GoogleCloudPlatform / cloud-ops-sandbox

Cloud Operations Sandbox is an open source collection of tools that helps practitioners to learn O11y and R9y practices from Google and apply them using Cloud Operations suite of tools.
Apache License 2.0
406 stars 148 forks source link

Broken cartservice - busybox `nslookup` misreturns 1 instead of 0 #995

Closed palladius closed 1 year ago

palladius commented 1 year ago

urrently lastest version of https://cloud-ops-sandbox.dev/ is broken.

A fresh isntall fails on the cartservice.

I've done a long investigation with @alml in [1] shared with leoy@

A quick/cheap fix would be good enough.

[1] https://docs.google.com/document/d/1RTEKaDlP9PwoNfKvpAFxjbQYCZ0o5kA9Pj_V26kqu3Y/edit# [2]

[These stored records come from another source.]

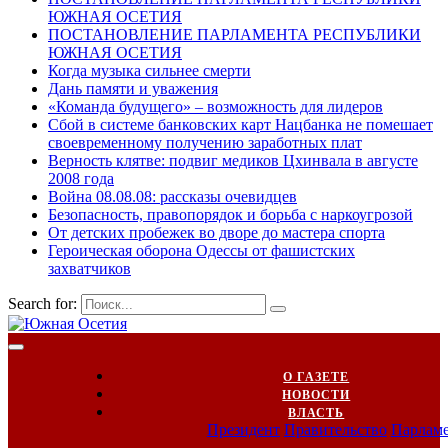
ЮЖНАЯ ОСЕТИЯ
ПОСТАНОВЛЕНИЕ ПАРЛАМЕНТА РЕСПУБЛИКИ
ЮЖНАЯ ОСЕТИЯ
Когда музыка сильнее смерти
Дань памяти и уважения
«Команда будущего» – возможность для лидеров
Сбой в системе банковских карт Нацбанка не помешает
своевременному получению заработных плат
Верность клятве: подвиг медиков Цхинвала в августе
2008 года
Война 08.08.08: рассказы очевидцев
Безопасность, правопорядок и борьба с наркоугрозой
От детских пробежек во дворе до мастера спорта
Героическая оборона Одессы от фашистских
захватчиков
Search for:
О ГАЗЕТЕ
НОВОСТИ
ВЛАСТЬ
Президент
Правительство
Парлам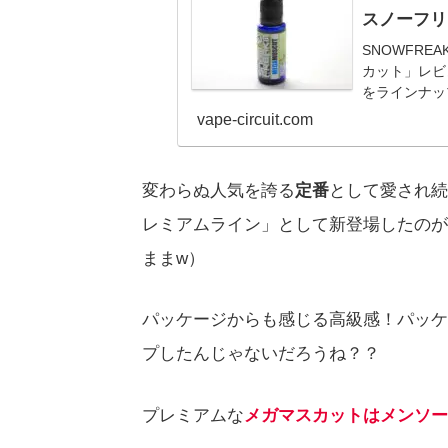
スノーフリ
SNOWFRE
カット」レビ
をラインナッ
TECHのいち
vape-circuit.com
変わらぬ人気を誇る
定番
として愛され続
レミアムライン」として新登場したのが
ままw）
パッケージからも感じる高級感！パッケ
プしたんじゃないだろうね？？
プレミアムな
メガマスカットはメンソー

palladius commented 1 year ago

From Leonid:

The investigation is still in progress. So far I can confirm that the cause of the problem is init container in the cartservice pod that fails. The workaround of the problem is to delete the cartservice deployment. Ensure that redis-cart deployment and service are in ready state. Delete the initContainers section from the cartservice.yaml (in the kubernetes-manifests/ folder and re-deploy the cartservice

palladius commented 1 year ago

the part which needs to be removed is

 initContainers:
      - command:
        - bin/sh
        - -c
        - until nslookup redis-cart; do echo waiting for redis; sleep 2; done;
        image: busybox
        imagePullPolicy: Always
        name: init-redis-ready
palladius commented 1 year ago

Alex and I noticed that this command returns correctly on main container but poorly on the init container:

Server:     10.28.0.10
Address:    10.28.0.10:53

Non-authoritative answer:
Name:   redis-cart.default.svc.cluster.local
Address: 10.28.2.181

** server can't find redis-cart.svc.cluster.local: NXDOMAIN

** server can't find redis-cart.cluster.local: NXDOMAIN

** server can't find redis-cart.cluster.local: NXDOMAIN

** server can't find redis-cart.svc.cluster.local: NXDOMAIN

** server can't find redis-cart.google.internal: NXDOMAIN

** server can't find redis-cart.google.internal: NXDOMAIN

** server can't find redis-cart.c.cloud-ops-sandbox-2646743255.internal: NXDOMAIN

** server can't find redis-cart.c.cloud-ops-sandbox-2646743255.internal: NXDOMAIN

/app # echo $?
0

It would incorrectly return 1 on the init (where the SHELL env was slightly different, maybe a differen versioj busybox? Leonid suggests it might be a bug in busybox and I agree.

palladius commented 1 year ago

I can confirm this change works:

  initContainers:
        - name: init-redis-ready-riccardo
          # There is a bug in busybox that prevents us from returning 0 when redis is available and multiple addresses are in /etc/resolv.conf :/
          image: busybox
          command: ['bin/sh', '-c', 'until nslookup redis-cart|grep Address: ; do echo Waiting for redis BUG in busybox; sleep 2; done;']
          #command: ['bin/sh', '-c', 'echo OK Ric04 just ok']
      containers:
palladius commented 1 year ago

I'll try now also the 1.28 version as per here: https://www.linkedin.com/pulse/busybox-nslookup-bug-gary-tay/

palladius commented 1 year ago

YES! The

    - name: init-redis-ready-riccardo128
      # There is a bug in busybox that prevents us from returning 0 when redis is available and multiple addresses are in /etc/resolv.conf
      image: busybox:1.28
      #command: ['bin/sh', '-c', 'until nslookup redis-cart|grep Address: ; do echo Waiting for redis BUG in busybox; sleep 2; done;']
      command: ['bin/sh', '-c', 'until nslookup redis-cart ; do echo Waiting for redis BUG in busybox; sleep 2; done;']

also works.